Madhu Trehan, who interestingly started her career with a community newspaper called India Abroad in New York, has been in the profession for 48 years. Now running the Media Watch-like Newslaundry, she calls her role “disruptive” and says they “wash everyone and destroy everyone”, a weak translation of the Indian phrase “sabki dhulayee kar denge”. India is one of the world’s biggest consumers of news with over 70,000 newspapers and over 700 TV stations.
Referring to Carr’s monologue, she announced, to the amusement of the audience and his chagrin, “I feel so much at home. We too have politicians who claim we don’t report what they want and they talk on and on!”
Trehan remarked that in India when a politician relays an ‘announceable’, even an illiterate villager scoffs. “For example, announcements about the cleaning of the River Ganga have been made since 1972 but it is as dirty as ever. The press should focus on what is actually delivered and what is not delivered. Announcements are meaningless.” Addressing Carr directly, she said, “We are not your PR agency.”
This amusing banter between journalists and politicians livened up the proceedings. One couldn’t help but feel sorry for Bob Carr, the lone politician amidst four sharp journalists. He made a feeble attempt to regain ground by saying that his government had made great inroads in the cleaning of the Parramatta River. “We did not claim it; it was done,” said Carr, a trifle proudly, only to be brought down to earth by David Marr who turned to Madhu Trehan and said, “I must explain. The comparison of the Parramatta River to the Ganges is extravagant. A disgraceful comparison really, as this is a small river in comparison that rises in the Blue Mountains!” To which Trehan replied tongue-in-cheek, “You were taking advantage of me being from another country. This is true exploitation. I am sure if I was an Australian journalist I could bring out a list of things you had announced but did not deliver.” “Like a whole network of railways,” added Marr promptly. The friendly wit and quick retorts were accompanied by loud laughter from the audience.

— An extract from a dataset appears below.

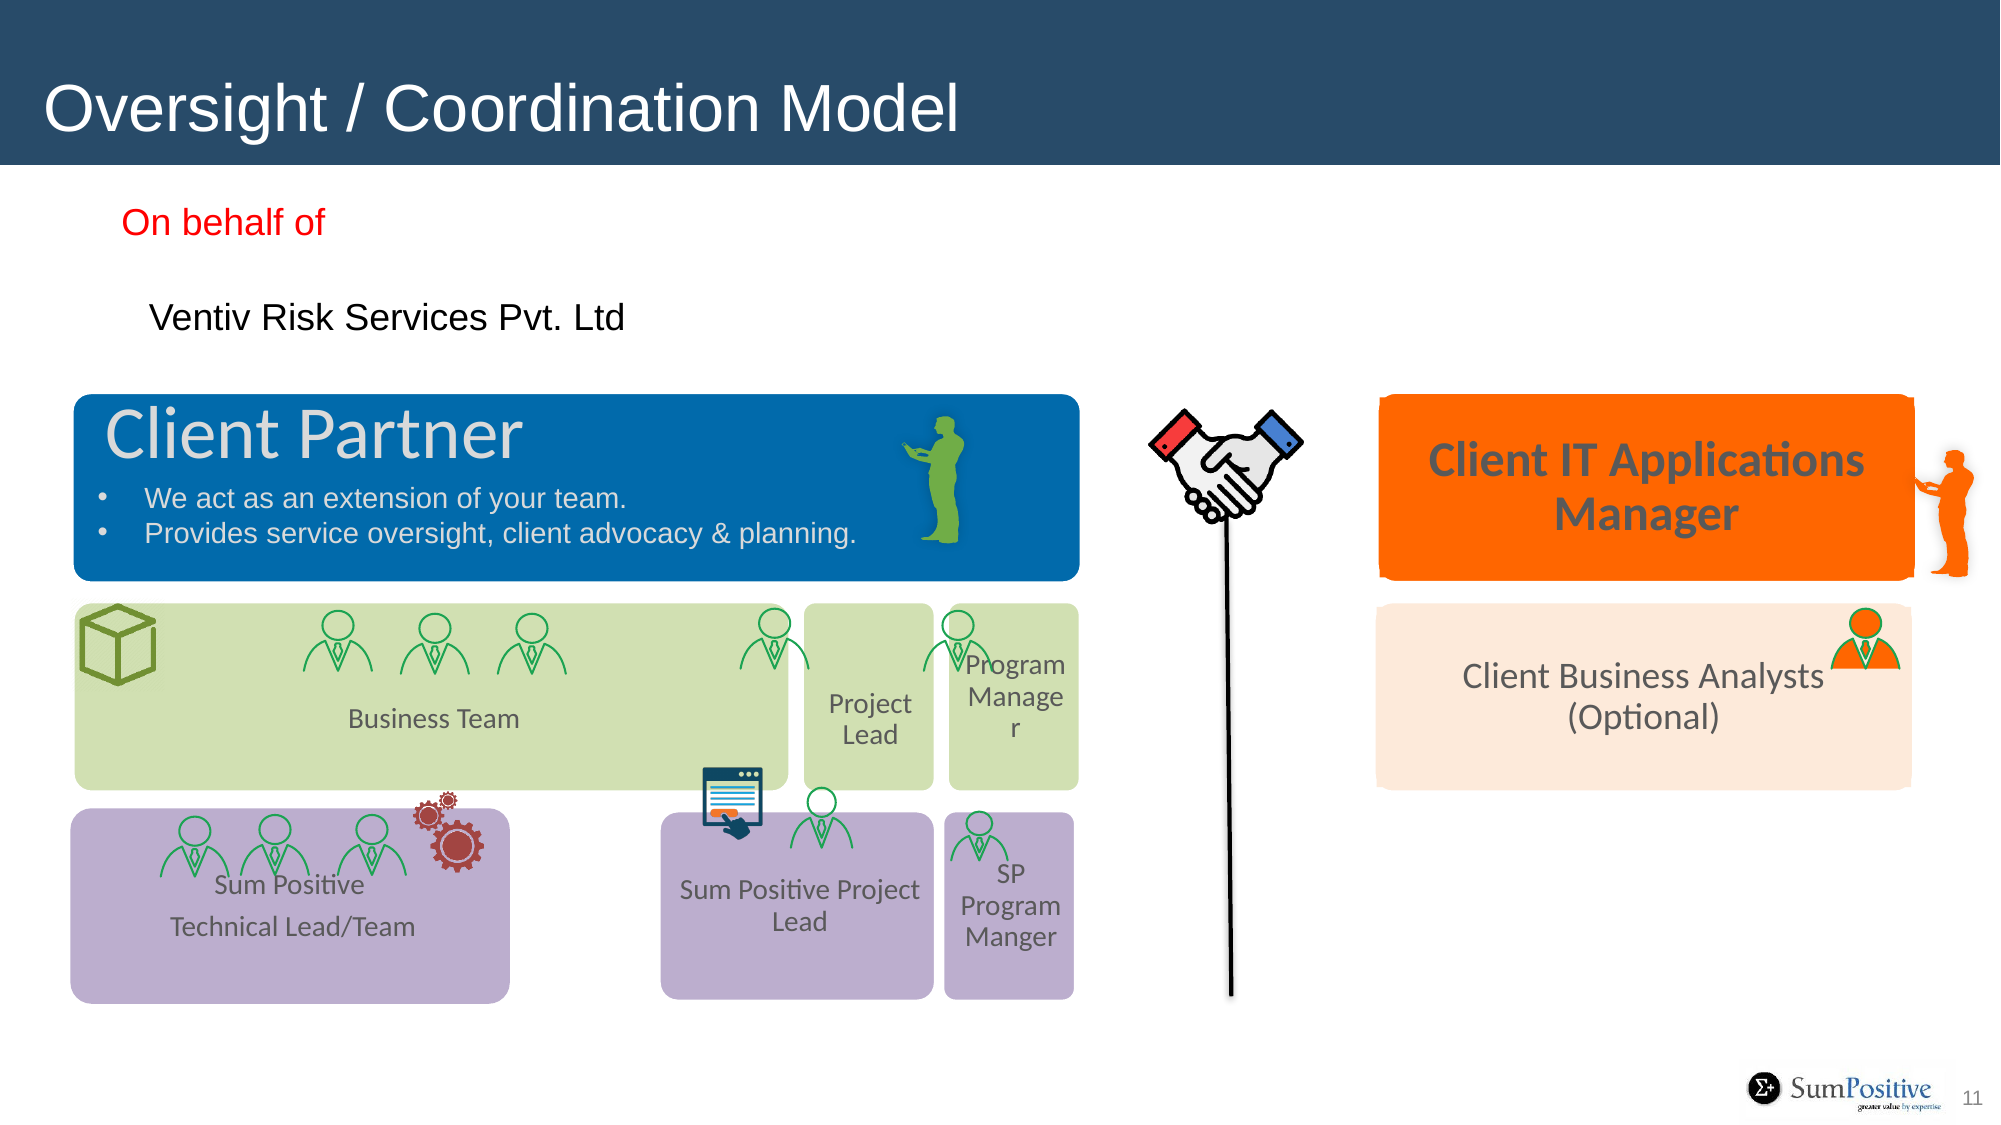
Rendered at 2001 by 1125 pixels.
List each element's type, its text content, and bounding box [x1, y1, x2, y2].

Anna Nemtsova’s lone voice brought the discussion back to the reality of her world where “only one guy decides what is news”, referring to Putin.
When asked by an audience member about what press freedom means to them, Anna replied that in Russia, where journos are being murdered or abducted on the frontline, it means a lot. “I have lost friends on the job,” she said sadly.

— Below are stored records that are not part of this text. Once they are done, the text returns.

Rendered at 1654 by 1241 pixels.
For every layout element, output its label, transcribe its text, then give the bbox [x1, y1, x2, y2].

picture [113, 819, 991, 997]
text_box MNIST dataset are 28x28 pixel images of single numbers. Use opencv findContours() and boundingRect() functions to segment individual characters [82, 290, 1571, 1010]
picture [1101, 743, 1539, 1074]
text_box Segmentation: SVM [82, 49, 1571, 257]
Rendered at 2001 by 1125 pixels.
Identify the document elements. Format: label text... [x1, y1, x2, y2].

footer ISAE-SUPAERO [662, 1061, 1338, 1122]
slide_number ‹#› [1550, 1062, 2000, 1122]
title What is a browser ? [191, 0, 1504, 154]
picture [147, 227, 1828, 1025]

Madhu Trehan observed that India is a country of contradictions. Just as women are revered and oppressed at the same time, so too the press can be harassed but at the same time enjoys much freedom and is powerful enough to influence judiciary and government.
The panel sadly concluded that the reality is that there is a huge trust deficit among people with regard to politicians and both the press and the politicians are to blame.
There was no denying the corrosive aspect of annouceables and spin.